* Reading passage
-By Jesper Ejsing

I have to confess. In my years of painting acrylics I have overused and exhausted the use of rimlight. I have been doing it for so long that when I find myself doing a figure on white background I freeze up and do not know what to do. I NEED that second light source. I cannot shape figures into believable 3d shapes without a cold and a warm light source. I really am dependant of rimlight.
But I have had a long history of not knowing what I did.

The wrong thing:

What I did in the beginning was using the rimlight as a sort of colored outline on the shadow side of a figure to pull him away from the background. I painted – usually a blue line – along the full side of a figure in the same size from top to bottom. I completely ignored the fact that I was painting light from a second source. I just added the rimlight effect to a figure lit with soft light from one side. I did this because of one little thing I had read in the Art of Tim Hildebrandt. He said that “if you use primary light source in a warm colour, make the rimlight cold and visa versa” It did wonders for me in the way it shaped figures. having two different temperatures gives a very 3d feeling and pulls a figure out from flatness.

If you look at the Knight figure I did 15 years ago you can see how stupidly I have added the “light source” of a completely sky colored rimlight evenly along the backside of the figure. Metal shoulder plates and cape are getting evenly amount of light ignoring that they are different materials. What is worse is I also added a blue rimlight from the bottom. What strikes me as the worst is that the shape of the rimlight is a line. When not shaping the light around the shapes of the figure it looks more like it is paint on the sleeve of the figure. It is ofuttermost importance that that acts as light creeping into the shapes explaining soft and sharp edges.

[Plain-text document sources]
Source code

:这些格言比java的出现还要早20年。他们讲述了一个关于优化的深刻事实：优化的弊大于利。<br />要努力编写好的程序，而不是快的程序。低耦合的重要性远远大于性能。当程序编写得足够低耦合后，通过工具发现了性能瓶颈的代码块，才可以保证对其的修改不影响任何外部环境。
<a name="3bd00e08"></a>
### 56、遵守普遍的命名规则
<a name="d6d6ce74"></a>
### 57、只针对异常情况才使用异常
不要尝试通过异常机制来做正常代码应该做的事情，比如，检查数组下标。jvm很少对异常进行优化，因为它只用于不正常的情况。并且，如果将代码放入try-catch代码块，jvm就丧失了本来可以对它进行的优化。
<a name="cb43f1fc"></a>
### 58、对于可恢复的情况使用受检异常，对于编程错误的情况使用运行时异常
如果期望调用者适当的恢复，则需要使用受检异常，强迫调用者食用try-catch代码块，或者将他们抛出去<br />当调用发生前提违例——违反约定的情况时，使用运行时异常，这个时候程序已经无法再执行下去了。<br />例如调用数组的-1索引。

* Brief
Proceed with the essay on rimlight in acrylic painting, picking up directly after its final sentence. The listing comes from a source unrelated to the essay on rimlight in acrylic painting.

* Output for this exercise
The right thing:

As a quick example I have made a goblin face with bluish rimlight. Notice that the forehead, chin and upper lip are round ball like shapes and has a fading rimlight , whereas the nose, ear and neck are sharper shapes that gets the more outlined version.

Also I have lately tried to use the rimlight only as a marker for focus. In the Elf on the rooftop, you can see how subtle the rimlight is. I used it mainly around the face creeping into the ball shaped parts of his face and to some degree sharply on metal and leather around his shoulders. I only want to draw attention to the face and have maxed out my use of rimlight up there. Look at the example of Bad Rimlight next to it, where I have disregarded focus and just painted rimlight all over the place.

From now on I am using it with caution, using it as a projector pointing at my focal point, and using it as light, not as a mindless special effect.